» Task instructions:
Please quote the lines starting at the one containing "collector number: 1*" and ending at the one containing "locality: Rìo Putuime, in", both included, with no changes.

Dataset items
*****

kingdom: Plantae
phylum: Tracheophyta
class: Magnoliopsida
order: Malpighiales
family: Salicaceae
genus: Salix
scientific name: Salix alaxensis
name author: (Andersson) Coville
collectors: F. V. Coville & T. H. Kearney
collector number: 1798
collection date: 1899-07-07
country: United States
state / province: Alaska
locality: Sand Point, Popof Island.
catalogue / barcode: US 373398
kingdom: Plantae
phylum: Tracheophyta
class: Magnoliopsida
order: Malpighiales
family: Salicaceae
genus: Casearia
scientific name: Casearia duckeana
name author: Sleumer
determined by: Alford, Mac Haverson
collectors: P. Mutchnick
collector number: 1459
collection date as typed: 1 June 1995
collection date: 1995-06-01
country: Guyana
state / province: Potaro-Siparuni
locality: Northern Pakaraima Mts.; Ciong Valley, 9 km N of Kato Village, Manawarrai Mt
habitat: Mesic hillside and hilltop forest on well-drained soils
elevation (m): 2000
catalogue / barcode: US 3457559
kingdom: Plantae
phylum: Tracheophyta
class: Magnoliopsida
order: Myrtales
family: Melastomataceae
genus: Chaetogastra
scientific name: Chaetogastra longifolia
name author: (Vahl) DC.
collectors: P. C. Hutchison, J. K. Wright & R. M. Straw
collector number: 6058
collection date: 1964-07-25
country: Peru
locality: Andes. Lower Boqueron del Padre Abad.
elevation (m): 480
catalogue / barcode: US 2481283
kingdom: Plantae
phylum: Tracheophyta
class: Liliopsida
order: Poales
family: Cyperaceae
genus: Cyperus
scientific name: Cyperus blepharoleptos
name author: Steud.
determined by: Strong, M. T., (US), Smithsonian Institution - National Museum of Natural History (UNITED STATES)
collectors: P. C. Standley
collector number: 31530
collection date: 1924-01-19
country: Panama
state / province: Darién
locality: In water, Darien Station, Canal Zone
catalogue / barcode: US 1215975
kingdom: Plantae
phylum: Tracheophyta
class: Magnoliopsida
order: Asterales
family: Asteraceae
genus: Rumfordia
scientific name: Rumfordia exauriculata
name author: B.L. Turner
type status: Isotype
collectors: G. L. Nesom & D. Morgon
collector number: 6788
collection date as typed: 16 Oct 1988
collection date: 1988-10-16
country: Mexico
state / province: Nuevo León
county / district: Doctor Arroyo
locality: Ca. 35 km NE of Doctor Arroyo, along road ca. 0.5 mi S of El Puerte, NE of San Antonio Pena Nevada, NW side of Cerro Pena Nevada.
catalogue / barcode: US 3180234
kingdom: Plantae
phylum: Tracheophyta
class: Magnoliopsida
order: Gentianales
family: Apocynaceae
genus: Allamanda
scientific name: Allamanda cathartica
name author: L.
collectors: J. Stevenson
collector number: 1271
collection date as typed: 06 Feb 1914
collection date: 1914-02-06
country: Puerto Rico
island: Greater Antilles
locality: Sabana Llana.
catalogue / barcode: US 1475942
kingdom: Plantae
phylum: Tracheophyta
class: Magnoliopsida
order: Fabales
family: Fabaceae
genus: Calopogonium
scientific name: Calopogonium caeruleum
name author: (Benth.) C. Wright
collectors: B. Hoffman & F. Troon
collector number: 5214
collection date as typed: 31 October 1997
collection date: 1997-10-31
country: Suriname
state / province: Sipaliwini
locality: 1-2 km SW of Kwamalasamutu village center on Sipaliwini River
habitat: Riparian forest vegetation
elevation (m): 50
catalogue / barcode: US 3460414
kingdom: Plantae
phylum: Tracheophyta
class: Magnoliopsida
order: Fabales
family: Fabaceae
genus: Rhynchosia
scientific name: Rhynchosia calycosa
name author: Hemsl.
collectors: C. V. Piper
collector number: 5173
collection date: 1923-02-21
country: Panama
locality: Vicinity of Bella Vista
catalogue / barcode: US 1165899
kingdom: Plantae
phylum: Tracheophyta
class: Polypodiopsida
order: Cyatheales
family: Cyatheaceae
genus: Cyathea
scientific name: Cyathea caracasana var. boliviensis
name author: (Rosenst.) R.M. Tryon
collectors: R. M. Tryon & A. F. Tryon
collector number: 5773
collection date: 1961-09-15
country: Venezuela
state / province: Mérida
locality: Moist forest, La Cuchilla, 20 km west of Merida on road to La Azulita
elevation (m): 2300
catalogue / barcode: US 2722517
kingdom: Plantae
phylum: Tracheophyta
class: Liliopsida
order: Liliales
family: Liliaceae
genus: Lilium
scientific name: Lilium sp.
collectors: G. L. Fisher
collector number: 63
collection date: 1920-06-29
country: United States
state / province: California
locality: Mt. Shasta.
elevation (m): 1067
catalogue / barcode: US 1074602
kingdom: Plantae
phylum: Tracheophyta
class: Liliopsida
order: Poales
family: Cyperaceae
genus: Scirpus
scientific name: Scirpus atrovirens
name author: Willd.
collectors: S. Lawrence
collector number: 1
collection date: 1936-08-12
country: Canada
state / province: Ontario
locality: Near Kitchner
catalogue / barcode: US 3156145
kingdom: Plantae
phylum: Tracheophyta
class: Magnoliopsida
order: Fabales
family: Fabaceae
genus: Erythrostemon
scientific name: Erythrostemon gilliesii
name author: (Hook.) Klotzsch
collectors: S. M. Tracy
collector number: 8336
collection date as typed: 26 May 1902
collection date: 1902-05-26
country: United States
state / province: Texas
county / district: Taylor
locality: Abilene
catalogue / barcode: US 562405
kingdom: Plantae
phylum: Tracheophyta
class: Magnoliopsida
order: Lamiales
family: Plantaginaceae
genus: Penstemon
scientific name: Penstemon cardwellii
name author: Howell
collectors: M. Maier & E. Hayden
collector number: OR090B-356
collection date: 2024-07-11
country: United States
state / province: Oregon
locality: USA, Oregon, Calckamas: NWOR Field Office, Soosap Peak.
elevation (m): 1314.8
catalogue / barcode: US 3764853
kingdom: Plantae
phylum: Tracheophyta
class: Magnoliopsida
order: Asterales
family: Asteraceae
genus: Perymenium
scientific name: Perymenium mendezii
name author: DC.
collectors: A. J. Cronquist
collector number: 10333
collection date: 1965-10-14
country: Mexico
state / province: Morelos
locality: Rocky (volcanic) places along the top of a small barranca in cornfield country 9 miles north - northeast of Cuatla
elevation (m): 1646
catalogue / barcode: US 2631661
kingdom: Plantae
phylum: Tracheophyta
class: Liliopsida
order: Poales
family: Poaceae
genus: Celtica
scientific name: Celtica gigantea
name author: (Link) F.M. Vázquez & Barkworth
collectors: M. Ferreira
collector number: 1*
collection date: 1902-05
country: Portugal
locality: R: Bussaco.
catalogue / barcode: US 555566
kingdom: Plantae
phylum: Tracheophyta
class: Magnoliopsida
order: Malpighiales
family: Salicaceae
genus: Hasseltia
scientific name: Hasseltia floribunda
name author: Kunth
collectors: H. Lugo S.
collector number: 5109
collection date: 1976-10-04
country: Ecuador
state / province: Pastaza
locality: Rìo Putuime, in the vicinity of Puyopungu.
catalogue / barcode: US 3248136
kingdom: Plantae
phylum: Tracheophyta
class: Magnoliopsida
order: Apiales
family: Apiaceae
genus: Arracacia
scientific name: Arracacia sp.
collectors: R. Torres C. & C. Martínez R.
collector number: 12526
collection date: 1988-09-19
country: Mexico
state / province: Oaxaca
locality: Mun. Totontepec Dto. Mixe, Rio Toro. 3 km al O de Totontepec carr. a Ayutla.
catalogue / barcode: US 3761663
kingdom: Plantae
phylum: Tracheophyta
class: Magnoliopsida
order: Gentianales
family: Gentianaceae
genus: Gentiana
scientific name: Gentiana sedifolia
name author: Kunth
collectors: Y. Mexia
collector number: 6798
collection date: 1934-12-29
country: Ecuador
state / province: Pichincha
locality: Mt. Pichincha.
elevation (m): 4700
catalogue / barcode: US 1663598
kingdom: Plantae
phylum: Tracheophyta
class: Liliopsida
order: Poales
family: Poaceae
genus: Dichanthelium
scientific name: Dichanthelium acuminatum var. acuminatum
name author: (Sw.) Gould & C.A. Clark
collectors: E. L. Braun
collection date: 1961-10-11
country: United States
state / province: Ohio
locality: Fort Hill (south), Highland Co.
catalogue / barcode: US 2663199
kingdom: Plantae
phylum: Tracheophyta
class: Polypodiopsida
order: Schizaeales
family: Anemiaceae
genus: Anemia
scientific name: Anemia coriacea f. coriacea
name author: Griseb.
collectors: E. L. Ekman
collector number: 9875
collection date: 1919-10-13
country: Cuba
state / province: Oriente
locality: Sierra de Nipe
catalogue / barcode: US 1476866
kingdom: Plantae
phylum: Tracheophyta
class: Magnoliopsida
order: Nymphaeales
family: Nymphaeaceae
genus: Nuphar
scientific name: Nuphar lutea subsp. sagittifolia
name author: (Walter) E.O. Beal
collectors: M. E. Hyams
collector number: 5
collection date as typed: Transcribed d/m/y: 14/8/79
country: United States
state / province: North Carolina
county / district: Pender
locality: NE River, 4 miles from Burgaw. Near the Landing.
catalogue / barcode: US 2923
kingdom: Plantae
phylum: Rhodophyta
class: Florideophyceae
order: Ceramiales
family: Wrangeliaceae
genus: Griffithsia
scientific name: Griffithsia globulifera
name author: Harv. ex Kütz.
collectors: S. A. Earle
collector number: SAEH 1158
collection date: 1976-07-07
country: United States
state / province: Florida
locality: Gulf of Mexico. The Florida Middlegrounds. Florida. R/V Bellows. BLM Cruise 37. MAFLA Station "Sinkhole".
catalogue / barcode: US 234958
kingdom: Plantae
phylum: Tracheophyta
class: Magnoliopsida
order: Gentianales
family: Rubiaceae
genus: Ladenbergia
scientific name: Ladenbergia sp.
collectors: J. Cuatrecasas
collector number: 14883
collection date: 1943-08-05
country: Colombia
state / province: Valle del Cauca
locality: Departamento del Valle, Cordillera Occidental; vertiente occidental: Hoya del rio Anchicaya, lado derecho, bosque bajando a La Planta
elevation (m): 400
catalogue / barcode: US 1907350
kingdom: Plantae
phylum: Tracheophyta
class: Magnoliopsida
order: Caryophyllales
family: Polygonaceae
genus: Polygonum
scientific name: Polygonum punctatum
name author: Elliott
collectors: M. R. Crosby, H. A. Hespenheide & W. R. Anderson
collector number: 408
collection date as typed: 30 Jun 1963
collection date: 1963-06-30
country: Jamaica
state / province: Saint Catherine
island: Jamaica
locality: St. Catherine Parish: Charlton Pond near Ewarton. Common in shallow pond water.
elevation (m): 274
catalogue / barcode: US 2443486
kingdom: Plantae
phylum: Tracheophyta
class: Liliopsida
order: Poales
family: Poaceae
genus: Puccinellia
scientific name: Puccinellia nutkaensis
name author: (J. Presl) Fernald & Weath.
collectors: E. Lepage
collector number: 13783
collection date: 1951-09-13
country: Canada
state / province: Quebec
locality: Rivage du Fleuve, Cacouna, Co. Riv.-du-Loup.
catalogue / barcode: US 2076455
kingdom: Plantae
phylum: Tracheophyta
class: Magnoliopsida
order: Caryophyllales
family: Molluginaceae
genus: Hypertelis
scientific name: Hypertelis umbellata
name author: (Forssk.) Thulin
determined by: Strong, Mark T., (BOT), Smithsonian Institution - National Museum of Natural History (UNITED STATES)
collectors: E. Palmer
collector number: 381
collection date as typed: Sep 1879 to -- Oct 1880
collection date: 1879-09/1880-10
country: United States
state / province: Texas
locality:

*****

» Expected output:
collector number: 1*
collection date: 1902-05
country: Portugal
locality: R: Bussaco.
catalogue / barcode: US 555566
kingdom: Plantae
phylum: Tracheophyta
class: Magnoliopsida
order: Malpighiales
family: Salicaceae
genus: Hasseltia
scientific name: Hasseltia floribunda
name author: Kunth
collectors: H. Lugo S.
collector number: 5109
collection date: 1976-10-04
country: Ecuador
state / province: Pastaza
locality: Rìo Putuime, in the vicinity of Puyopungu.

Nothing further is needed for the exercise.